Cricket in the times of pollution in Delhi: Why are those governing the game so reckless?
When live images from the Arun Jaitley Stadium were shown for the first time during the broadcast of the first Twenty20 International between India and Bangladesh, Sanjay Manjrekar was telling viewers tuned in that the visibility had improved, that you could see clearly for 80-90 metres behind him, that – even though all the talk in the build-up had been about the less-than-ideal conditions in Delhi – he was glad that is was just a T20 that was being played in the evening.
“The players in the Indian team like Shikhar Dhawan, Rishabh Pant [Delhi players] would have been asked for their opinions, and I am sure they would have given their thumbs up, that is why this game is going ahead. They are used to playing in these conditions, we have even played Ranji Trophy in Delhi like this before...,” Manjrekar said, doing his best to sound convincing to the audience that it was alright for players and fans to be out there on what was the worst day of pollution in the city.
Alarmed by the dipping air quality, the state government had ordered shutting down of schools till November 5 but students were present in large numbers to watch their cricketing heroes in action. There were a few wearing anti-pollution masks but the number was insignificant compared to the ones who didn’t feel it necessary to use them, reported PTI.
Concentrations of fine particles (2.5 microns or less in diameter) in the air hit the highest level of this season on Sunday, India’s state-run System of Air Quality Weather Forecasting and Research said. The air quality index for PM 2.5 hit 810 early in the day, well beyond the “hazardous” zone, according to the US embassy in Delhi, which independently monitors pollution levels. The recommended World Health Organisation safe daily maximum is a reading of 25.
Despite this Sunday being the worst day of the year, and despite protests from environmentalists in the lead up to the tournament, a game of cricket was played without a care in the world.
The broadcasters were trying to idealise the situation on the day, the players and coaches did that in the lead up (Bangladesh coach Russell Domingo said “it was only three hours” without having a thought for the long shifts that everyone but the players and staff need to put in for a match to go ahead without a glitch).
During all this, there was nothing done by the International Cricket Council to step in and prevent the match from happening except a brief source-based tweet that match referee Ranjan Madugalle was considering suspending the match. But even that was citing poor visibility and not the severe pollution levels.

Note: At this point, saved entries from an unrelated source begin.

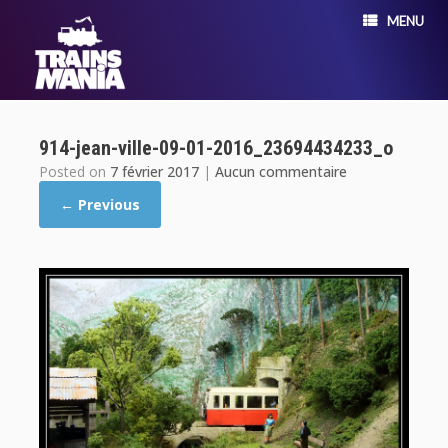
MENU
914-jean-ville-09-01-2016_23694434233_o
Posted on
7 février 2017
|
Aucun commentaire
← Previous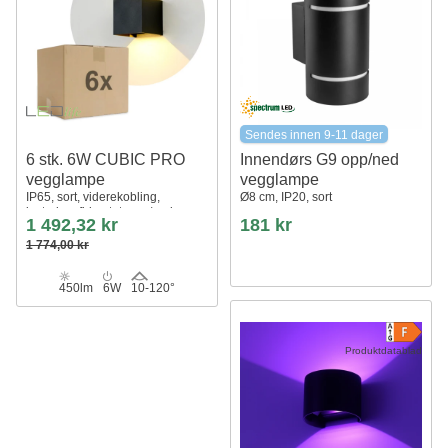
Sendes innen 9-11 dager
6 stk. 6W CUBIC PRO
Innendørs G9 opp/ned
vegglampe
vegglampe
IP65, sort, viderekobling,
Ø8 cm, IP20, sort
justerbar, firkantet, opp/ned,
1 492,32 kr
181 kr
inne/ute, inkl. lyskilde
1 774,00 kr
450lm
6W
10-120°
Produktdatablad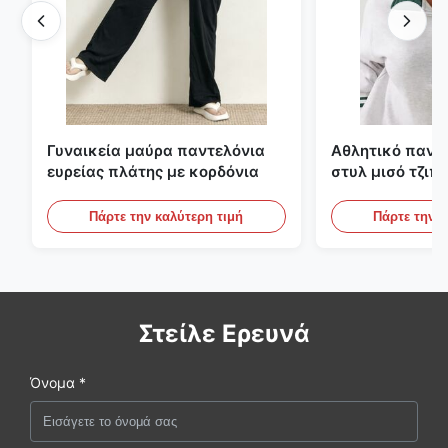
Γυναικεία μαύρα παντελόνια
Αθλητικό πανε
ευρείας πλάτης με κορδόνια
στυλ μισό τζιπ
αντίθετες ρίγες
Πάρτε την καλύτερη τιμή
Πάρτε την κ
Στείλε Ερευνά
Όνομα *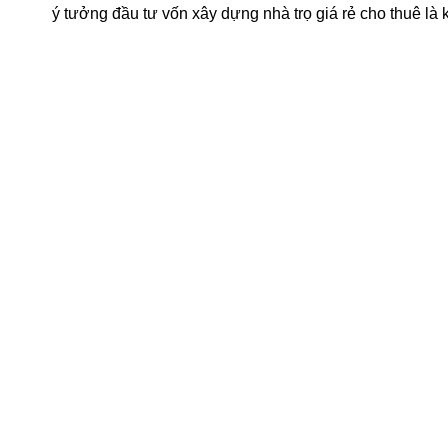
ý tưởng đầu tư vốn xây dựng nhà trọ giá rẻ cho thuê là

What does the ICC rulebook say?
ICC and playing conditions have a bizarre relationship. Just before this match on Sunday, down in the Southern Hemisphere, Australia and Pakistan took a full 20-minute break between the innings despite minutes lost due to rain and in the end there was no result possible because the hosts innings ended a few deliveries short for it to be considered a full match. The two contrasting situations on Sunday made one thing clear: the governing body needs better playing conditions than just saying “umpires will decide”.
Here’s what the playing conditions handbook for ICC says currently:
2.7.1 It is solely for the umpires together to decide whether either conditions of ground, weather or light or exceptional circumstances mean that it would be dangerous or unreasonable for play to take place.
Conditions shall not be regarded as either dangerous or unreasonable merely because they are not ideal.
The fact that the grass and the ball are wet does not warrant the ground conditions being regarded as unreasonable or dangerous.
2.7.2 Conditions shall be regarded as dangerous if there is actual and foreseeable risk to the safety of any player or umpire.
2.7.3 Conditions shall be regarded as unreasonable if, although posing no risk to safety, it would not be sensible for play to proceed.
2.8.8 The safety of all persons within the ground is of paramount importance to the ICC. In the event that of any threatening circumstance, whether actual or perceived (including for example weather, pitch invasions, act of God, etc.), then the umpires, on the advice of the ICC Match Referee, should suspend play (....)
Even going by that vague description, the umpires and referees should have stepped in on Sunday and said play should not have gone ahead. But ignoring that for a second, the only scientific method that the ICC stipulates for currently is the use of light meters to gauge visibility. Making use of technology that is available, the umpires make a logical decision when it is dangerous for play to continue.
How hard must it be to do the same for pollutant levels? The scientific instruments are already installed, the readings readily available from the authorities or the internet... why not add stipulations that play should not continue if the AQI reading is not good enough?
Bad light, poor outfield affects only the players. The conditions we saw in Delhi affect not just the men in the middle, but thousands of fans who turned up (many of them kids)... what is the message the game is sending out by saying “oh, look, it’s close to a full-house in these horrendous conditions...how great is cricket!” and patting the fans on the back while letting toxic air fill their lungs?
This happened in 2017 when Sri Lankan players wore masks for a Test match that was played in Delhi. Some criticised the visiting players for not being brave enough to suck up and continue, while others hoped at least pollution affecting cricket will bring some sort of corrective measures in the city. But here we are, two years later... the pollution is worse, the urge to rationalise playing a game of cricket in these conditions still strong.